Where does the word "pixels" appear in the entries below? Copy each line that holds it.

Document structure recognition data:
== == ==

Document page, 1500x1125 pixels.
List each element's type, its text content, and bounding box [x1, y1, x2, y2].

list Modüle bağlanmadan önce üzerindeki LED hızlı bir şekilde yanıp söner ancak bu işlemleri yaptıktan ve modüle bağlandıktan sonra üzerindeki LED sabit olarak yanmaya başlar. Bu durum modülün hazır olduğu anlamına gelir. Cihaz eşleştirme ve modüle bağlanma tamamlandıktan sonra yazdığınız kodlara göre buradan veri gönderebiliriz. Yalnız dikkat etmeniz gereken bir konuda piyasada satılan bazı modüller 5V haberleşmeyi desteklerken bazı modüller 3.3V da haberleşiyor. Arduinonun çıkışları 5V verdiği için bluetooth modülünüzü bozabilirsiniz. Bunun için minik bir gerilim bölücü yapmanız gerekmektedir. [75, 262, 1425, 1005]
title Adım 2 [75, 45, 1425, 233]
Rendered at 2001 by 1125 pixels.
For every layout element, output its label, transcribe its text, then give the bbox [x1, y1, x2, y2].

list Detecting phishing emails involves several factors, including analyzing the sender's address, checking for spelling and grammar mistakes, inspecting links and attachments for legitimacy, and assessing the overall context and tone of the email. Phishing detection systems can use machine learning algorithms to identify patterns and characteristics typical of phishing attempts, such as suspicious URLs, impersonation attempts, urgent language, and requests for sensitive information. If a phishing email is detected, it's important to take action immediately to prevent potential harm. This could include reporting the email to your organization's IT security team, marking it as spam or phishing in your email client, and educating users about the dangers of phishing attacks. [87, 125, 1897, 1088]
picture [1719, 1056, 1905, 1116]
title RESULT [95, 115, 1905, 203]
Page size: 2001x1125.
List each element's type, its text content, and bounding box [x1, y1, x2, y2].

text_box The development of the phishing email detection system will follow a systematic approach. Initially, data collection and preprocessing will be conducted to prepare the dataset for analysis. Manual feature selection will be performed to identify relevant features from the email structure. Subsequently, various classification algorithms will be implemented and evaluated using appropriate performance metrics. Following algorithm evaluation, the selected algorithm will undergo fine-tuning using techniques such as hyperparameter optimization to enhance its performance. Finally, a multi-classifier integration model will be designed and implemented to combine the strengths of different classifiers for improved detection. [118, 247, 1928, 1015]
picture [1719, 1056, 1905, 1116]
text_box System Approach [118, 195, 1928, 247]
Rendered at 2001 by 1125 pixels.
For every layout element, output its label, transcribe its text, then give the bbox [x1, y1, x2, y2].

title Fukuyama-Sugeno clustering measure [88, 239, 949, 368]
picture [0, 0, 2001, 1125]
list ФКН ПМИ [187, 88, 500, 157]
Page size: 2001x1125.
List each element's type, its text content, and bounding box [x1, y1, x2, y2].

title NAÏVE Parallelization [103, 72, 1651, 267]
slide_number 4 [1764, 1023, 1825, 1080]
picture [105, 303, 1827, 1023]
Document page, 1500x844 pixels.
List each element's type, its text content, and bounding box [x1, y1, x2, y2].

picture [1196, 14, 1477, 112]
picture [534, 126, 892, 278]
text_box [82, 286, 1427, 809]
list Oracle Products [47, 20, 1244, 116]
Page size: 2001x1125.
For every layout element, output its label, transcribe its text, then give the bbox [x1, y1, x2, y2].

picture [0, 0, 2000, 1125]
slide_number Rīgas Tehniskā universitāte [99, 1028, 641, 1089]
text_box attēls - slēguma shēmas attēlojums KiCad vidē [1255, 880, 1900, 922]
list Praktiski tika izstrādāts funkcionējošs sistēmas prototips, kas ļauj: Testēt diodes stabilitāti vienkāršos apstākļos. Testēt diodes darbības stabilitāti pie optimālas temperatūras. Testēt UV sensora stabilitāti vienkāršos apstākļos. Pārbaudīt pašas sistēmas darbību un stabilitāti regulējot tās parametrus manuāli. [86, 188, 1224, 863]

== == ==

▶ _TASK OUTPUT_
Document page, 1500x1125 pixels.
Rendered at 2001 by 1125 pixels.
Rendered at 2001 by 1125 pixels.
Document page, 1500x844 pixels.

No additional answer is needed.